GSoC 2014 Michael Mueller

Reimplementation of sunpy.wcs as sunpy.coordinates and Creating a ginga based data explorer / database browser

Background

I am a current high school senior, and my academic interests lie primarily in math, physics, and programming. Mathematics has always excited me as a subject, and I have taken online classes in multivariable calculus and differential equations with a local community college, as well as linear algebra with Oklahoma State University, after exhausting my high school's curriculum. More recently, I have become interested in physics because it so heavily relies on the application of mathematical deduction to observation, and I enjoy learning about how mathematics applies to the natural world. In addition to programming, I enjoy running, reading, and playing or listening to music in my spare time.

Programming Information

I run Ubuntu Linux on my laptop, and my preferred editors generally vary by language. For standard text editing and programming in C++, I use emacs. However, I use Eclipse for Java projects and will use either emacs or IDLE when programming in Python. Although emacs has a bit of a learning curve, I find it very useful as an editor because its numerous commands and macros allow for faster and more powerful editing. I also often use IDLE simply because I've been using it longer than emacs and I like its syntax highlighting and interactive shell.

My programming background extends back to 7th grade, when I discovered MIT's educational programming tool Scratch. After playing around with Scratch and reading more about programming, I used online tutorials to teach myself Java. From making small computer games with friends to trying out programming challenges like Project Euler and Code Golf, I then continued to immerse myself in the world of programming and soon picked up experience with C++ and Python. Since then, I have continued to enjoy programming recreationally. Although I haven't often worked on large programming projects, one project I particularly enjoyed working on was the creation of an OpenGL-based 3D engine in C++ (viewable at https://github.com/amras1/opengl-engine). This project was exciting to work on because it involved learning about graphics programming, which contains interesting mathematical underpinnings (such as matrix transformations and quaternions). I also incorporated simple models of mathematical and physical phenomena in the engine, such as Lindenmayer systems (or L-systems), which allow for the rendering of fractal patterns which imitate such natural objects as plants, and particle systems, which can be used to create interesting effects like fireworks or the flow of a water fountain. Although I didn't implement very advanced versions of these effects, I enjoyed discovering new intersections between math, physics, and programming. These intricate relationships continue to excite me, and I hope to explore the applications of computer science to other fields in the future. I have also previously worked on an extensible zombie apocalypse text adventure game, which may be viewed at https://github.com/amras1/zombie-text-adventure.

* **Stored records**
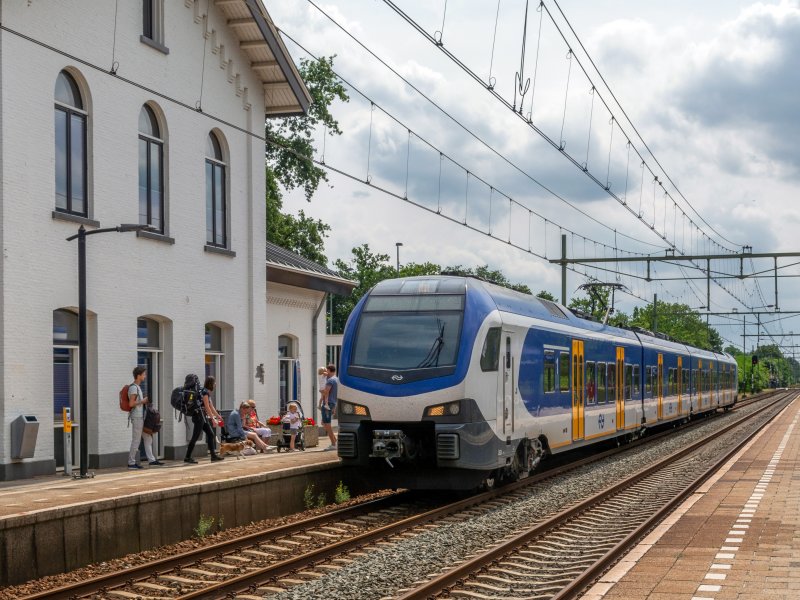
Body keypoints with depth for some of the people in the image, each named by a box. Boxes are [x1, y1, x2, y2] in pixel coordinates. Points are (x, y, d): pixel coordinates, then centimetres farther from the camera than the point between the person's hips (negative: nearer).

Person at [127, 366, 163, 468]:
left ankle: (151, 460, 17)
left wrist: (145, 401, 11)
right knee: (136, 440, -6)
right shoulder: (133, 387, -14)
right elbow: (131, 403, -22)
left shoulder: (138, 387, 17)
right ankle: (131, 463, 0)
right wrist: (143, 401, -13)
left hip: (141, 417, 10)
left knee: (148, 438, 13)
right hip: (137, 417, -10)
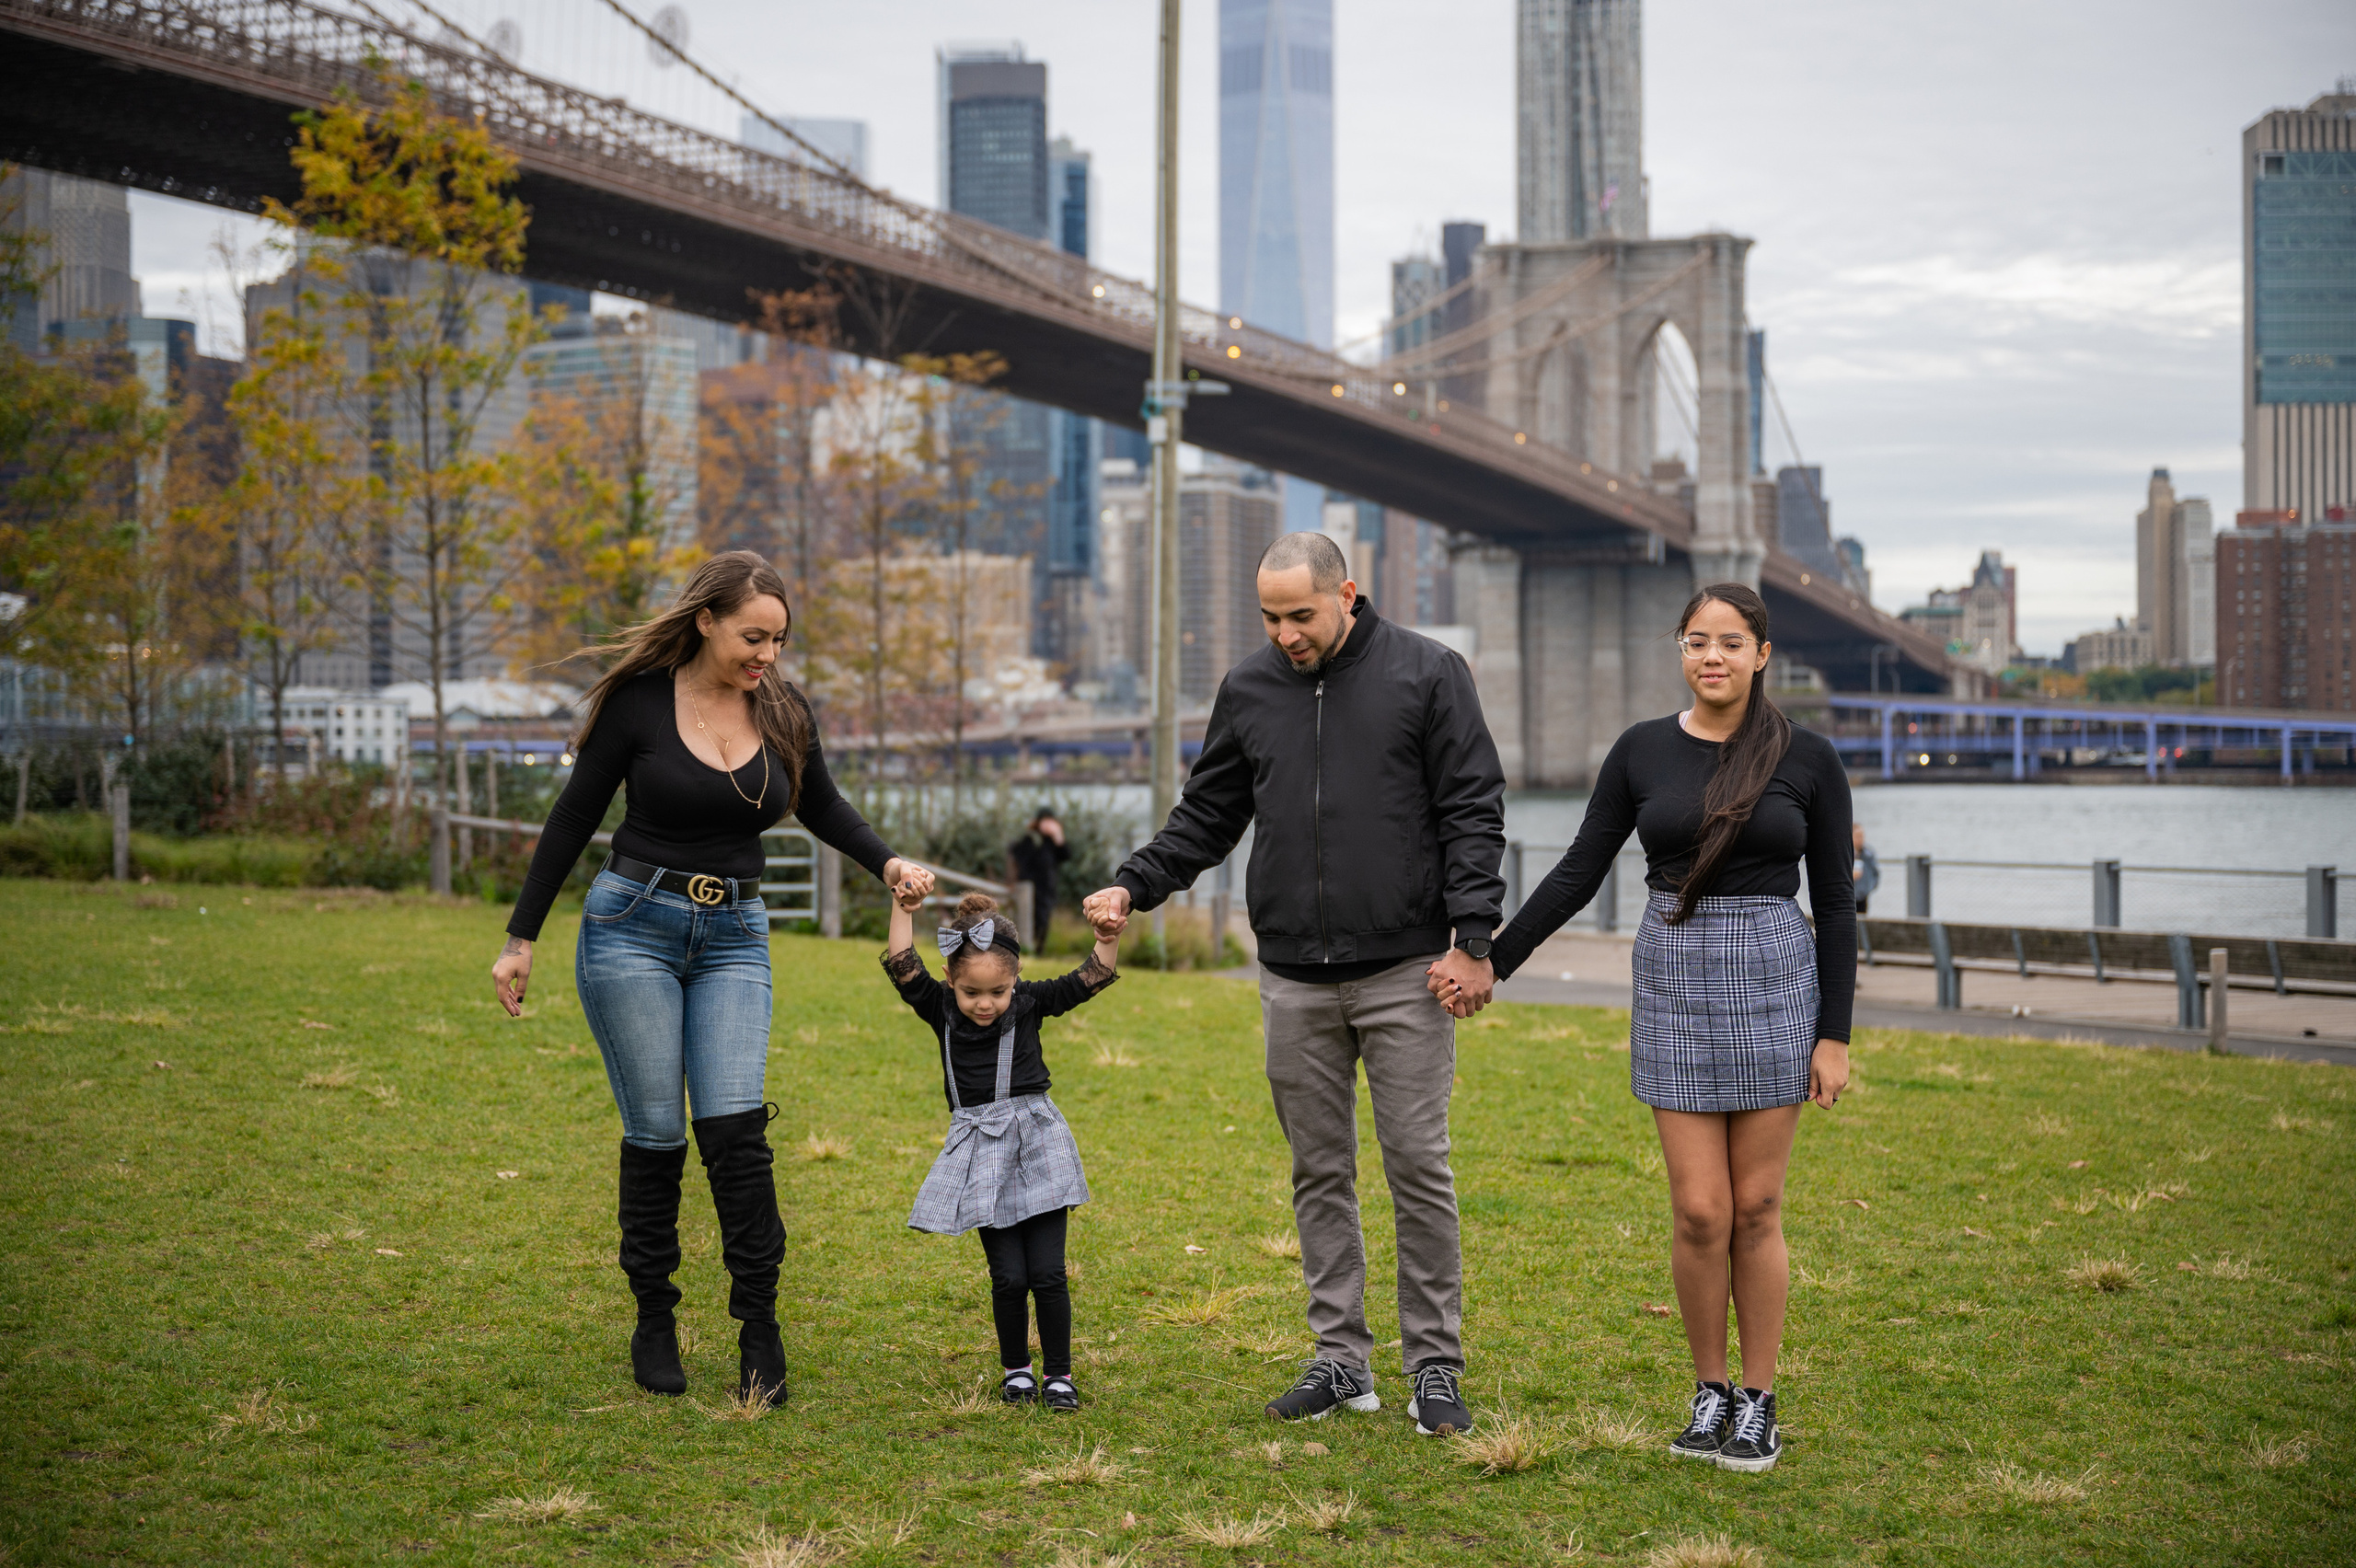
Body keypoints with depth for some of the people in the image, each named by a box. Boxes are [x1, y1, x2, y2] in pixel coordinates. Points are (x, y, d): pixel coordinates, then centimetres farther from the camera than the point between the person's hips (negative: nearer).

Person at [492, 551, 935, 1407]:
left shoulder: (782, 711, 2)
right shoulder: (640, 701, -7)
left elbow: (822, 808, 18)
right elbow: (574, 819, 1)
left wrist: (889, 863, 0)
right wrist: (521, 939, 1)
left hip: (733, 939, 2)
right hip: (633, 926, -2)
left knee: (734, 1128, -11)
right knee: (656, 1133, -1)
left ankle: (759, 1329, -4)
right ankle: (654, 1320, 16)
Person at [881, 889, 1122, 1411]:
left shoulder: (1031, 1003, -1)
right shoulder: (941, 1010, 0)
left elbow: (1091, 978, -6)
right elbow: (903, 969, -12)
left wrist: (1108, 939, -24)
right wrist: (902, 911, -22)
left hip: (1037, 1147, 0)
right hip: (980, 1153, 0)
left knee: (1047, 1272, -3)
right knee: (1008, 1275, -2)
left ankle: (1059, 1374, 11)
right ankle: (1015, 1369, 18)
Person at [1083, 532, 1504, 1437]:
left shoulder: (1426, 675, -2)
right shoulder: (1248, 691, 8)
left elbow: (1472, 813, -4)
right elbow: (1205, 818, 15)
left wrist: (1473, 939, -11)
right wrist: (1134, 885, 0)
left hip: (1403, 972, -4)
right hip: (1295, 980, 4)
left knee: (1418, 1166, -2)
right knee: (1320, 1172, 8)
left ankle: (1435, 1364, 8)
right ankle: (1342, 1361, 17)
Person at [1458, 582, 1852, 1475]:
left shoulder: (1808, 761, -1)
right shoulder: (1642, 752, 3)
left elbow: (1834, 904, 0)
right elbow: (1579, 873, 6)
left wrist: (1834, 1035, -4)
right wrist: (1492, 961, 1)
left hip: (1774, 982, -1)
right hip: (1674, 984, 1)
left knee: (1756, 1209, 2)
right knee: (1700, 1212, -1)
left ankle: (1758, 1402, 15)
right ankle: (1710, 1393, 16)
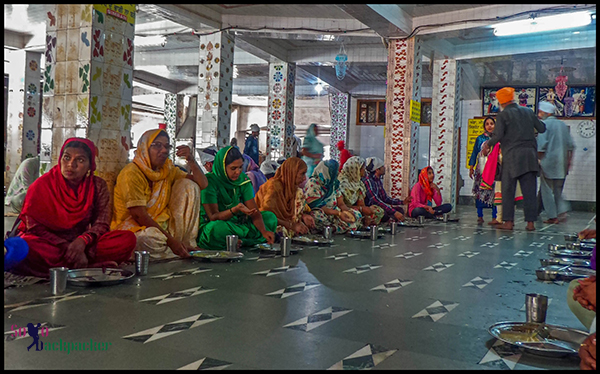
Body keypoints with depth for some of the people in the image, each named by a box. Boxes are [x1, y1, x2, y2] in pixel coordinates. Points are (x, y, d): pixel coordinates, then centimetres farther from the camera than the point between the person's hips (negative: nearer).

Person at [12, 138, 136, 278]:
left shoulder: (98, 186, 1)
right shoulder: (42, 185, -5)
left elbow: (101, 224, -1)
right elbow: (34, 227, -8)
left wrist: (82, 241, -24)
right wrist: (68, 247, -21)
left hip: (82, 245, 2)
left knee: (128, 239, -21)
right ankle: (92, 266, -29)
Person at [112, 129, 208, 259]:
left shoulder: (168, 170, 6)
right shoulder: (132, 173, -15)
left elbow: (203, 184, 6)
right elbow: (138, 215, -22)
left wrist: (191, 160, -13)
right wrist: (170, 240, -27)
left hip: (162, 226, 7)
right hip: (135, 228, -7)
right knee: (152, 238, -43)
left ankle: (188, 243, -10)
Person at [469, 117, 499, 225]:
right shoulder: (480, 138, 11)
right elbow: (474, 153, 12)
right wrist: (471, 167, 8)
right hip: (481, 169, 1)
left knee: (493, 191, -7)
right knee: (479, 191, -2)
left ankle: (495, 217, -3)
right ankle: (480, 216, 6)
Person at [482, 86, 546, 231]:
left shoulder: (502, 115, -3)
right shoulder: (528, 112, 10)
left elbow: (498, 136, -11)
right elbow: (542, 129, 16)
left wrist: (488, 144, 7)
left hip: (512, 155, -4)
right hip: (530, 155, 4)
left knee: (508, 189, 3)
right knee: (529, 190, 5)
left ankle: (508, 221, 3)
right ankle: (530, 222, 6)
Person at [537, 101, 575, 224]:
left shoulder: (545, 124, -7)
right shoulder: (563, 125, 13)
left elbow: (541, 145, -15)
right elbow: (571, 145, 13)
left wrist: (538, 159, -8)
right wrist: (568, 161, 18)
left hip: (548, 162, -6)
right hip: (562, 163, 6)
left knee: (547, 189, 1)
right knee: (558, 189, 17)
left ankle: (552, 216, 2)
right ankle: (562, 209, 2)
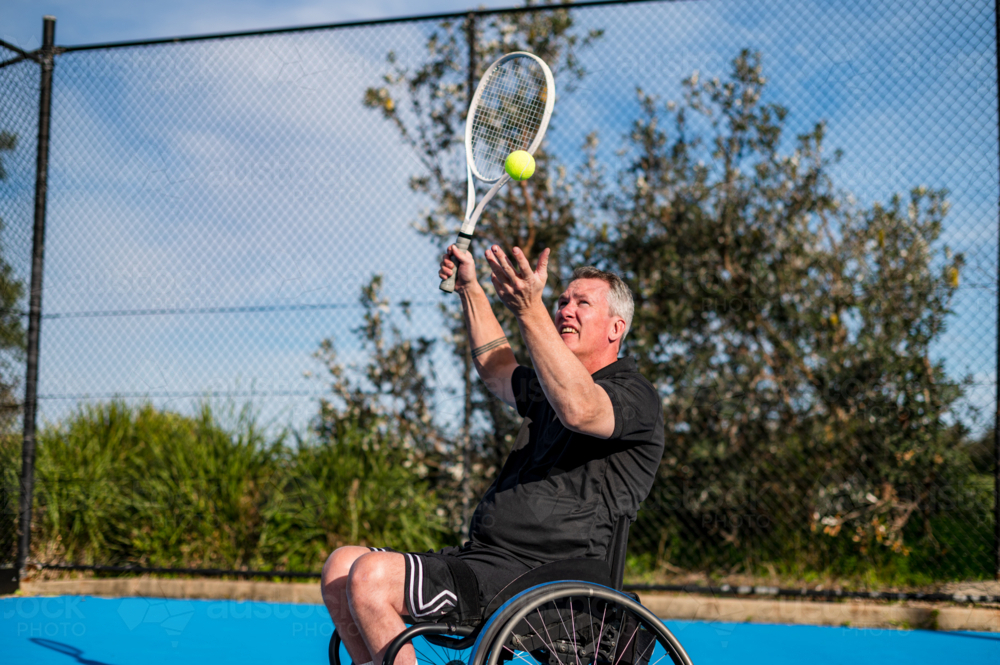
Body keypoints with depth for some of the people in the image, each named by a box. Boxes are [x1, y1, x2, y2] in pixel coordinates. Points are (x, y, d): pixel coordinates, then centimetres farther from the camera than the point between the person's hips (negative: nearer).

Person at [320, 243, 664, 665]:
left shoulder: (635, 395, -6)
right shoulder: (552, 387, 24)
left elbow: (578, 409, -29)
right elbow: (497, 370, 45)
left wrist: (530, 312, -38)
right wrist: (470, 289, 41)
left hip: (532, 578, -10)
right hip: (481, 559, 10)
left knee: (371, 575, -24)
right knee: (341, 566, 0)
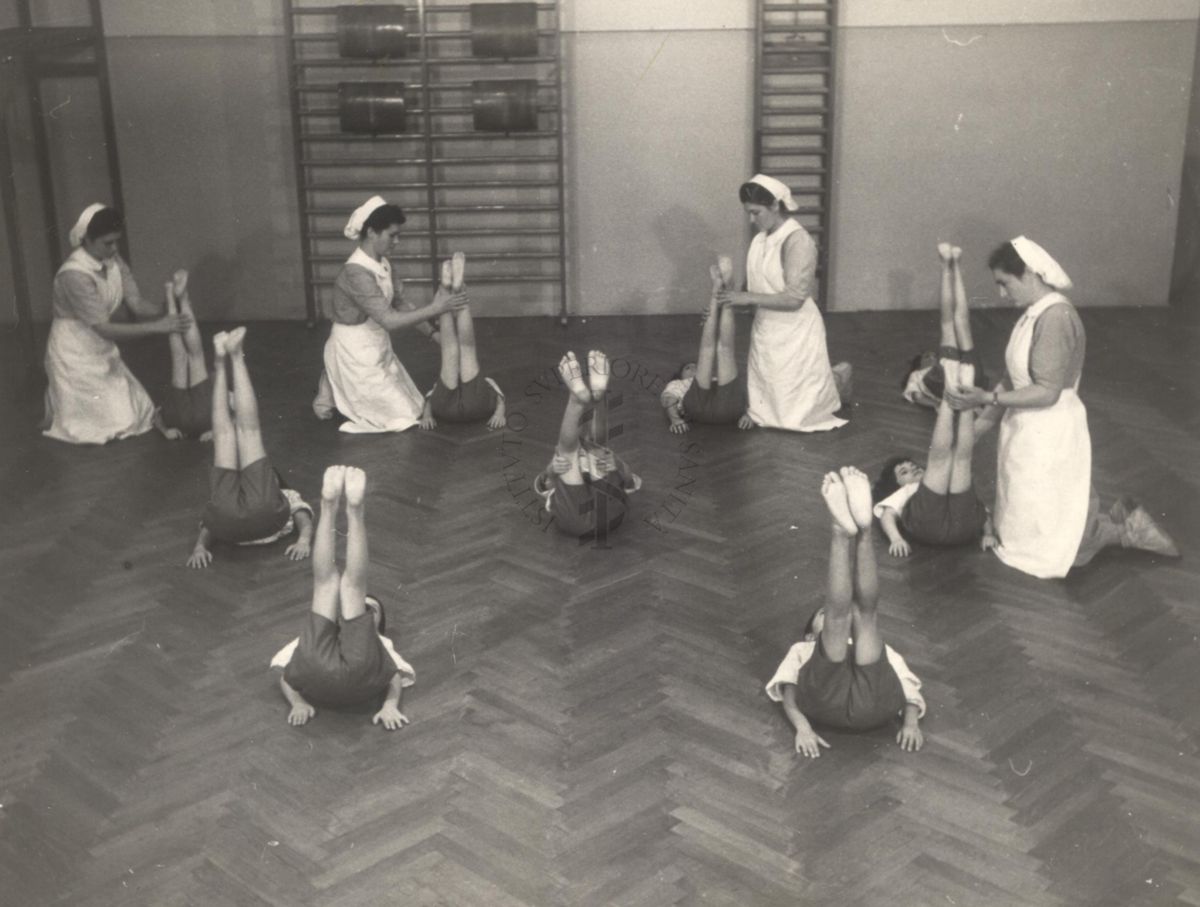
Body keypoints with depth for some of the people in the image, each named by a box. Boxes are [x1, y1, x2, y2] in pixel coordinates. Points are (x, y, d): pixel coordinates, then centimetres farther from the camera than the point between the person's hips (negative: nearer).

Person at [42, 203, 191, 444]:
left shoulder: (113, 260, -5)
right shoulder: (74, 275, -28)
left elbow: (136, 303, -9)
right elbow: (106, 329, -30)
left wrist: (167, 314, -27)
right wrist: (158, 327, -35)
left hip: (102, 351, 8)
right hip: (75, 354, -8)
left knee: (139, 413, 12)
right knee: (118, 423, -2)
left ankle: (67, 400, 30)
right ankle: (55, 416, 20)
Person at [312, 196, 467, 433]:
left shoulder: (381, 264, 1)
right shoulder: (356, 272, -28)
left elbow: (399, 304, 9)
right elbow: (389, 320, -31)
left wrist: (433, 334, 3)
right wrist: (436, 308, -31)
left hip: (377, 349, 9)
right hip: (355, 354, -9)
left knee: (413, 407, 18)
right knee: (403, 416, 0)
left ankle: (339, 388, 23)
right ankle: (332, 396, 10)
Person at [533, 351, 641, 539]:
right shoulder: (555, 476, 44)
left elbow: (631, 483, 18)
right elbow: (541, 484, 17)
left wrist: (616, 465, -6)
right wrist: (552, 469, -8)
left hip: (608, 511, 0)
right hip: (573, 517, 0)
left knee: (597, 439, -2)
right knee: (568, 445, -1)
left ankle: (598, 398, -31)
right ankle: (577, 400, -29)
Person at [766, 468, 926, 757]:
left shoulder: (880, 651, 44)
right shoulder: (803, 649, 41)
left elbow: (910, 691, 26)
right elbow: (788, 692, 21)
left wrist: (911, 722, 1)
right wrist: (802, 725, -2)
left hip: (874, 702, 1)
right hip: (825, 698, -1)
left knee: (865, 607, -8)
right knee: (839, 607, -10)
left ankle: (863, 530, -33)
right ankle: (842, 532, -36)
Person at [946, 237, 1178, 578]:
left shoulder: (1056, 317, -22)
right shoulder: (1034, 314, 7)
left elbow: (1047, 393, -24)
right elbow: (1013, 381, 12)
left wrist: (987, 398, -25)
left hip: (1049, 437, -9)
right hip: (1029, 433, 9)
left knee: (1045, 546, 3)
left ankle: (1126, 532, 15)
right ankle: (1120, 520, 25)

* **EXERCISE DIRECTIONS**
In the GSoC 2014 proposal, what did the writer discover in 7th grade that started their programming background?

* **RESPONSE FOR THIS EXERCISE**
MIT's educational programming tool Scratch.